Dentro de ese marco, se concluye entonces que para que proceda la tutela provisional en los casos de aplicación de la excepción al principio de subsidiariedad cuando se acciona el recurso de amparo constitucional para evitar la ejecución de un mandamiento de desapoderamiento, deben darse los siguientes supuestos: a) Quien recurre de amparo constitucional, debe haber impugnado por vía de los recursos ordinarios, la resolución judicial que ordenó el desapoderamiento; b) La protección que se brinda está relacionada directamente con la vivienda en virtud de la ponderación del derecho invocado como lesionado y las circunstancias que rodean al hecho excepcional; c) Debe existir la inminencia de la ejecución del desapoderamiento y d) El derecho de uso y posesión del recurrente debe estar plenamente consolidado y demostrado.
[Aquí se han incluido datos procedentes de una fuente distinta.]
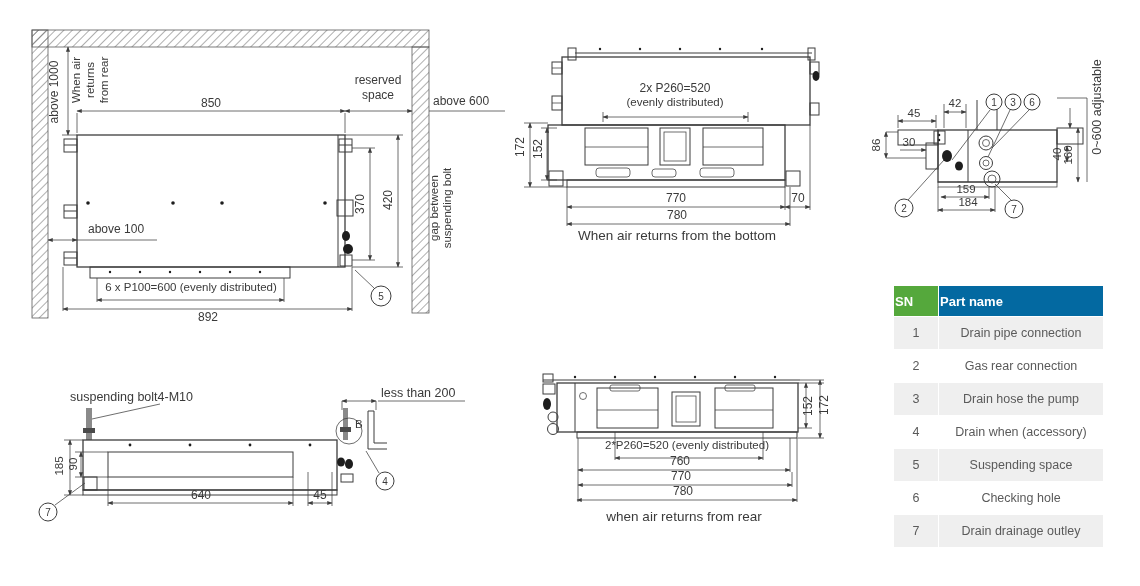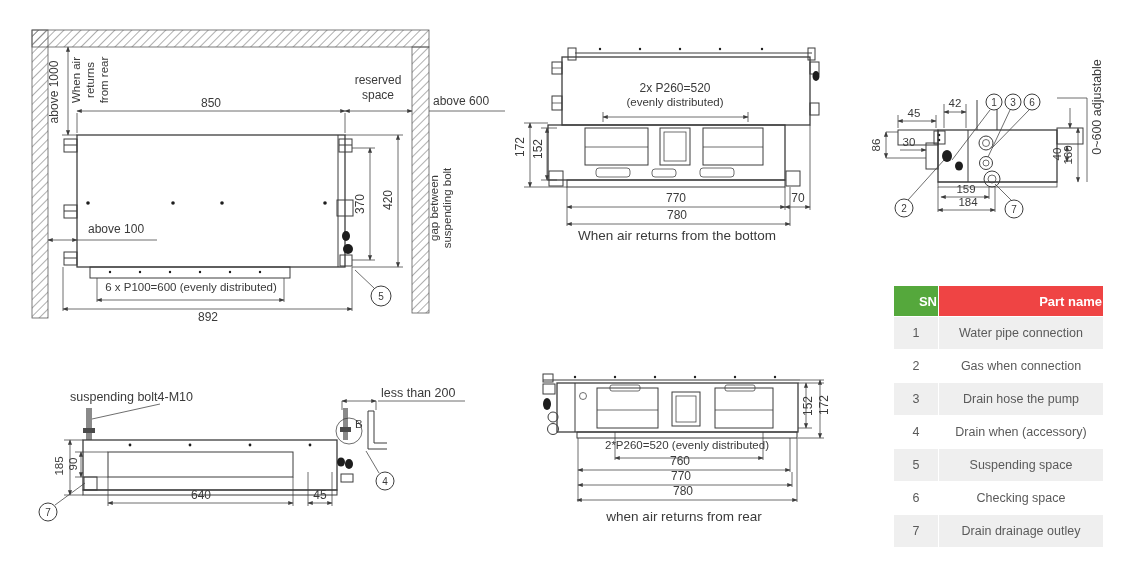--- a/index.html
+++ b/index.html
@@ -12,21 +12,21 @@
   .tl{stroke:#3d3d3d;stroke-width:.75;fill:none;}
   .blk{fill:#1d1d1d;stroke:none;}
   .mid{text-anchor:middle;}
   .small{font-size:11.5px;}
   .cap{font-size:13.5px;}
   .cnum{font-size:10px;text-anchor:middle;}
   .callout{fill:#fff;stroke:#3d3d3d;stroke-width:1;}
   .parts{position:absolute;left:893px;top:285px;width:211px;border-collapse:collapse;
          table-layout:fixed;}
   .parts th{height:28px;font-size:13px;font-weight:bold;color:#fff;border:1.5px solid #fff;
-            text-align:right;}
+            text-align:left;}
   .parts td{height:30px;font-size:12.5px;color:#5a5a5a;border:1.5px solid #fff;
             text-align:center;background:#fff;}
   .parts tbody tr:nth-child(odd) td{background:#efefef;}
   .parts .sn{width:42px;}
 </style>
 </head>
 <body>
 
 <div class="canvas">
 <svg width="1140" height="586" viewBox="0 0 1140 586">
@@ -368,47 +368,47 @@
     <text x="683" y="495" class="mid">780</text>
     <line x1="577" y1="500" x2="797" y2="500" class="tl" marker-start="url(#arr)" marker-end="url(#arr)"></line>
     <text x="684" y="521" class="mid cap">when air returns from rear</text>
   </g>
 </svg>
 
 <table class="parts">
   <thead>
     <tr>
       <th class="sn" style="background:#55a83c">SN</th>
-      <th style="background:#ef4444">Part name</th>
+      <th style="background:#0369a1">Part name</th>
     </tr>
   </thead>
   <tbody>
     <tr>
       <td class="sn">1</td>
-      <td>Water pipe connection</td>
+      <td>Drain pipe connection</td>
         </tr>
     <tr>
       <td class="sn">2</td>
-      <td>Gas when connection</td>
+      <td>Gas rear connection</td>
         </tr>
     <tr>
       <td class="sn">3</td>
       <td>Drain hose the pump</td>
         </tr>
     <tr>
       <td class="sn">4</td>
       <td>Drain when (accessory)</td>
         </tr>
     <tr>
       <td class="sn">5</td>
       <td>Suspending space</td>
         </tr>
     <tr>
       <td class="sn">6</td>
-      <td>Checking space</td>
+      <td>Checking hole</td>
         </tr>
     <tr>
       <td class="sn">7</td>
       <td>Drain drainage outley</td>
         </tr>
   </tbody>
 </table>
 </div>
 
 </body></html>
Ahora bien, en el caso de análisis, si bien es evidente que el recurrente presentó oposición al mandamiento de desapoderamiento y el rechazo fue apelado, encontrándose el recurso pendiente de resolución; sin embargo, los otros supuestos no se cumplen en el caso del recurrente, toda vez que si bien éste alega derecho de posesión y ocupación del inmueble sobre el cual existiría un mandamiento de desapoderamiento; empero, el recurrente no ha demostrado en forma clara si dicha ocupación o posesión está efectivamente consolidada, pues no demostró que la misma le sirve para vivienda y por el contrario alega que fue autorizado para ejercer posesión y ocupación irrestricta de la granja y los terrenos ubicados en el inmueble, resaltando además su designación como administrador solidario de la granja lechera y que por ende ello constituye su única fuente de trabajo; es decir, que además de no utilizar el inmueble como vivienda, el recurrente tampoco ha demostrado plena y claramente la posesión del mismo, sin que se evidencie la existencia de un derecho incontrovertible sobre el mismo, a lo que se suma lo expresado por el Juez recurrido en su informe, -sin que el recurrente hubiese demostrado lo contrario- que no se libró, y menos aún entregó, ningún mandamiento de desapoderamiento. En virtud a las consideraciones expuestas, la situación denunciada por el recurrente no se adecúa a los supuestos previstos para conceder en forma excepcional la tutela provisional.